# Material for the task
========================================
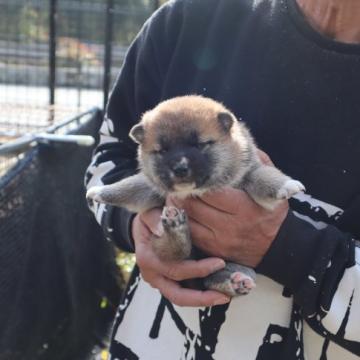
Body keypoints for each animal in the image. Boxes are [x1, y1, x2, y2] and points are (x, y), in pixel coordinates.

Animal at [87, 95, 304, 296]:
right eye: (162, 150)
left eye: (200, 144)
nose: (180, 168)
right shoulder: (152, 187)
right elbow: (130, 187)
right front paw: (99, 192)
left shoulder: (250, 171)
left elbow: (264, 176)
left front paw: (287, 185)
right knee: (175, 254)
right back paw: (176, 228)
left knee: (217, 278)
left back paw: (238, 281)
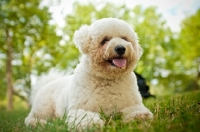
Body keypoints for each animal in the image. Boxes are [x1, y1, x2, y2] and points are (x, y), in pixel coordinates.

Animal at [25, 17, 153, 128]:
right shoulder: (78, 109)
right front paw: (91, 124)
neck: (109, 79)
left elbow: (135, 110)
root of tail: (47, 82)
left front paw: (141, 117)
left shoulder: (131, 104)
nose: (121, 48)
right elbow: (85, 117)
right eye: (105, 40)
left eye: (125, 38)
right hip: (43, 108)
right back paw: (39, 123)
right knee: (30, 118)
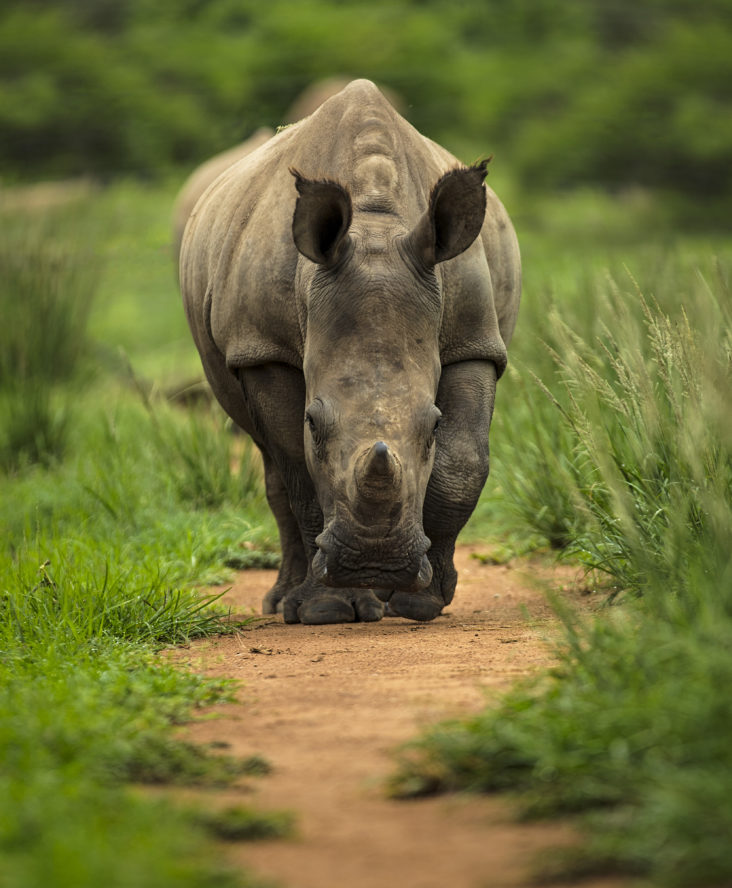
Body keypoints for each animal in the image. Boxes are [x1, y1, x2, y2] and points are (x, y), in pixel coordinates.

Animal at [179, 79, 520, 624]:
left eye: (434, 425)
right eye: (314, 422)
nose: (375, 561)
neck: (376, 223)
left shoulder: (475, 340)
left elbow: (464, 462)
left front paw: (422, 601)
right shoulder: (264, 348)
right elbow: (299, 468)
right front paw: (325, 610)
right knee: (271, 463)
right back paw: (286, 602)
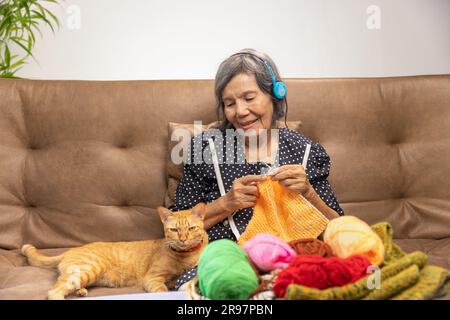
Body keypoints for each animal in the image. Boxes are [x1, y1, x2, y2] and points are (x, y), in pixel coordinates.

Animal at [21, 204, 207, 298]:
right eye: (174, 230)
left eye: (191, 228)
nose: (183, 239)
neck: (186, 255)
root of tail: (71, 250)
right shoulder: (153, 278)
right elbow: (163, 291)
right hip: (89, 268)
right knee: (54, 291)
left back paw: (80, 291)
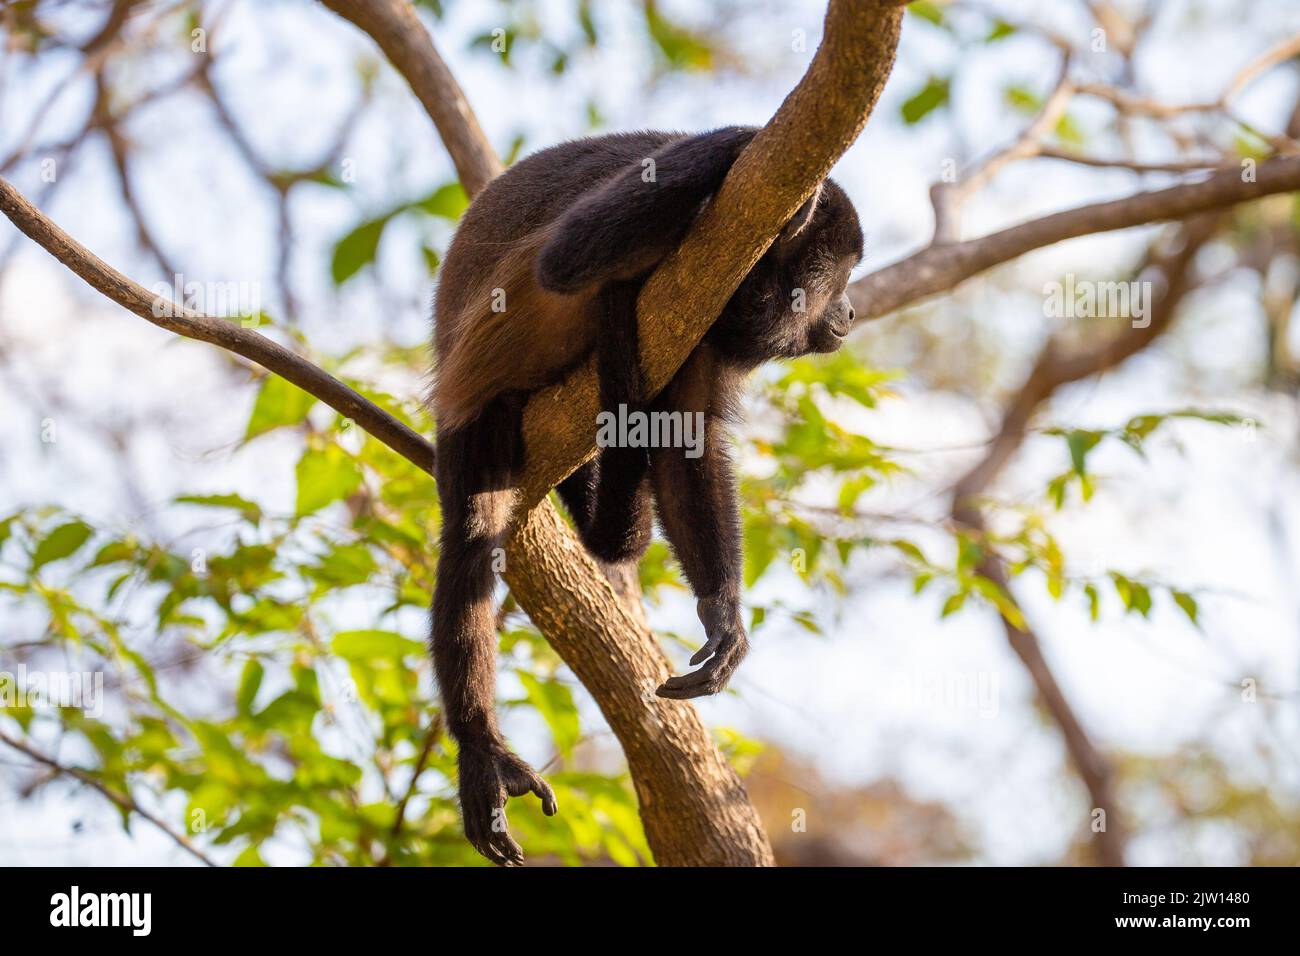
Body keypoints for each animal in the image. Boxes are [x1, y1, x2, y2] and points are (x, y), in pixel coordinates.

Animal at [429, 126, 863, 865]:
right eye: (847, 273)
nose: (853, 310)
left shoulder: (705, 328)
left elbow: (687, 444)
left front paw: (723, 615)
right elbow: (567, 257)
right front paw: (753, 147)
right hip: (470, 420)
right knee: (469, 545)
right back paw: (479, 746)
========================================
# Assignment
Transcribe, from the material above, the stretch starting at the line with "left shoulder: (131, 104)" and ending at the line with "right eye: (314, 422)", both included, exactly. Do not carry over pictures.

# Written reply
left shoulder: (131, 104)
nose: (121, 48)
right elbow: (85, 117)
right eye: (105, 40)
left eye: (125, 38)
right hip: (43, 108)
right back paw: (39, 123)
right knee: (30, 118)
Body keypoints for each animal in the image. Boxes are [x1, y1, x2, y2] and points are (x, y), in pixel coordinates.

Animal at [179, 79, 520, 624]:
left eye: (434, 425)
right eye: (314, 422)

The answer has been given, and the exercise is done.